▶ **EXERCISE**
Below is a block of records; please copy all of them exactly.

• • • •

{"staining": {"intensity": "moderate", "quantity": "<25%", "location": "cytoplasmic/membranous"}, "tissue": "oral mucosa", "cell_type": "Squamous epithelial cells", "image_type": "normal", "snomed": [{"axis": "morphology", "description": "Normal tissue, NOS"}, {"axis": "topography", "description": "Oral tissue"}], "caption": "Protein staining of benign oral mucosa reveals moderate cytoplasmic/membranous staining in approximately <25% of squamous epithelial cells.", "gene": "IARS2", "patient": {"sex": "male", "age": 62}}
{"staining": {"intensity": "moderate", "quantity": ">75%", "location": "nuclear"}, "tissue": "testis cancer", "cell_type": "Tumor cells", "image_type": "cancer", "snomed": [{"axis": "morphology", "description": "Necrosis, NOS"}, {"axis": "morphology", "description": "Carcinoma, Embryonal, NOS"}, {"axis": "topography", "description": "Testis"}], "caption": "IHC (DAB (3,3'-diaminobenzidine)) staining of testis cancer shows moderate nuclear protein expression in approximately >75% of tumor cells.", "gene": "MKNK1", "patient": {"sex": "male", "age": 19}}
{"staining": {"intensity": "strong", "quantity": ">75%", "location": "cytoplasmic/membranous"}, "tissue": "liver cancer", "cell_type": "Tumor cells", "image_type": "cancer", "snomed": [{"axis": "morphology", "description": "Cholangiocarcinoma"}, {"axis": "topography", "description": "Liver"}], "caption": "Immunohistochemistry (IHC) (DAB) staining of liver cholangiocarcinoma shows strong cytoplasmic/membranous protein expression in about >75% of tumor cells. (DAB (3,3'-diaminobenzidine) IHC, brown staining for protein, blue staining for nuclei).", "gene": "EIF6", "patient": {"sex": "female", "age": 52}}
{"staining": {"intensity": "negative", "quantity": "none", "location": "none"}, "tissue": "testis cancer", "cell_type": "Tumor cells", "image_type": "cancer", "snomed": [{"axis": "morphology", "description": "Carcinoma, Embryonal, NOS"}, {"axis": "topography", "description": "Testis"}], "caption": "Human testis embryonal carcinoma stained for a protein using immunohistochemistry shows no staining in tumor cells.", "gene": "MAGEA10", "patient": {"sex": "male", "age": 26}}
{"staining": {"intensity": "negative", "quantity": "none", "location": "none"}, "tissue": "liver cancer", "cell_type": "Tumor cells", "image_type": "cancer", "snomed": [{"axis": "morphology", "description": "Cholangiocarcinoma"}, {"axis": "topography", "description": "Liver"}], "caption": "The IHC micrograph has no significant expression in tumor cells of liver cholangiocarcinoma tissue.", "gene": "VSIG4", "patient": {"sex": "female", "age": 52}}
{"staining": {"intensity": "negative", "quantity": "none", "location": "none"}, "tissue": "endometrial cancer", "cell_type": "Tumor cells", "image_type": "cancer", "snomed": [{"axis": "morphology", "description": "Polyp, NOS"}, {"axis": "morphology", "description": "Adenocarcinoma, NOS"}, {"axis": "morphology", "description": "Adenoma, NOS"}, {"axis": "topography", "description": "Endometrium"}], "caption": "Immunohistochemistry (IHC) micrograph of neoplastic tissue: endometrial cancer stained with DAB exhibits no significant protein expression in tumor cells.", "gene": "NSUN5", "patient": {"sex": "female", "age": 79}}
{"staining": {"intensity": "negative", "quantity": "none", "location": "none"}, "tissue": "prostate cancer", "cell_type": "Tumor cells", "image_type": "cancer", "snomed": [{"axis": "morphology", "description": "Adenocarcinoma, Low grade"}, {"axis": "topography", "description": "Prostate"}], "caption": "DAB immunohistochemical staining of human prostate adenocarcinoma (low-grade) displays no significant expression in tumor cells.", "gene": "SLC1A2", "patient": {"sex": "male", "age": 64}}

• • • •

▶ **EXERCISE SOLUTION**
{"staining": {"intensity": "moderate", "quantity": "<25%", "location": "cytoplasmic/membranous"}, "tissue": "oral mucosa", "cell_type": "Squamous epithelial cells", "image_type": "normal", "snomed": [{"axis": "morphology", "description": "Normal tissue, NOS"}, {"axis": "topography", "description": "Oral tissue"}], "caption": "Protein staining of benign oral mucosa reveals moderate cytoplasmic/membranous staining in approximately <25% of squamous epithelial cells.", "gene": "IARS2", "patient": {"sex": "male", "age": 62}}
{"staining": {"intensity": "moderate", "quantity": ">75%", "location": "nuclear"}, "tissue": "testis cancer", "cell_type": "Tumor cells", "image_type": "cancer", "snomed": [{"axis": "morphology", "description": "Necrosis, NOS"}, {"axis": "morphology", "description": "Carcinoma, Embryonal, NOS"}, {"axis": "topography", "description": "Testis"}], "caption": "IHC (DAB (3,3'-diaminobenzidine)) staining of testis cancer shows moderate nuclear protein expression in approximately >75% of tumor cells.", "gene": "MKNK1", "patient": {"sex": "male", "age": 19}}
{"staining": {"intensity": "strong", "quantity": ">75%", "location": "cytoplasmic/membranous"}, "tissue": "liver cancer", "cell_type": "Tumor cells", "image_type": "cancer", "snomed": [{"axis": "morphology", "description": "Cholangiocarcinoma"}, {"axis": "topography", "description": "Liver"}], "caption": "Immunohistochemistry (IHC) (DAB) staining of liver cholangiocarcinoma shows strong cytoplasmic/membranous protein expression in about >75% of tumor cells. (DAB (3,3'-diaminobenzidine) IHC, brown staining for protein, blue staining for nuclei).", "gene": "EIF6", "patient": {"sex": "female", "age": 52}}
{"staining": {"intensity": "negative", "quantity": "none", "location": "none"}, "tissue": "testis cancer", "cell_type": "Tumor cells", "image_type": "cancer", "snomed": [{"axis": "morphology", "description": "Carcinoma, Embryonal, NOS"}, {"axis": "topography", "description": "Testis"}], "caption": "Human testis embryonal carcinoma stained for a protein using immunohistochemistry shows no staining in tumor cells.", "gene": "MAGEA10", "patient": {"sex": "male", "age": 26}}
{"staining": {"intensity": "negative", "quantity": "none", "location": "none"}, "tissue": "liver cancer", "cell_type": "Tumor cells", "image_type": "cancer", "snomed": [{"axis": "morphology", "description": "Cholangiocarcinoma"}, {"axis": "topography", "description": "Liver"}], "caption": "The IHC micrograph has no significant expression in tumor cells of liver cholangiocarcinoma tissue.", "gene": "VSIG4", "patient": {"sex": "female", "age": 52}}
{"staining": {"intensity": "negative", "quantity": "none", "location": "none"}, "tissue": "endometrial cancer", "cell_type": "Tumor cells", "image_type": "cancer", "snomed": [{"axis": "morphology", "description": "Polyp, NOS"}, {"axis": "morphology", "description": "Adenocarcinoma, NOS"}, {"axis": "morphology", "description": "Adenoma, NOS"}, {"axis": "topography", "description": "Endometrium"}], "caption": "Immunohistochemistry (IHC) micrograph of neoplastic tissue: endometrial cancer stained with DAB exhibits no significant protein expression in tumor cells.", "gene": "NSUN5", "patient": {"sex": "female", "age": 79}}
{"staining": {"intensity": "negative", "quantity": "none", "location": "none"}, "tissue": "prostate cancer", "cell_type": "Tumor cells", "image_type": "cancer", "snomed": [{"axis": "morphology", "description": "Adenocarcinoma, Low grade"}, {"axis": "topography", "description": "Prostate"}], "caption": "DAB immunohistochemical staining of human prostate adenocarcinoma (low-grade) displays no significant expression in tumor cells.", "gene": "SLC1A2", "patient": {"sex": "male", "age": 64}}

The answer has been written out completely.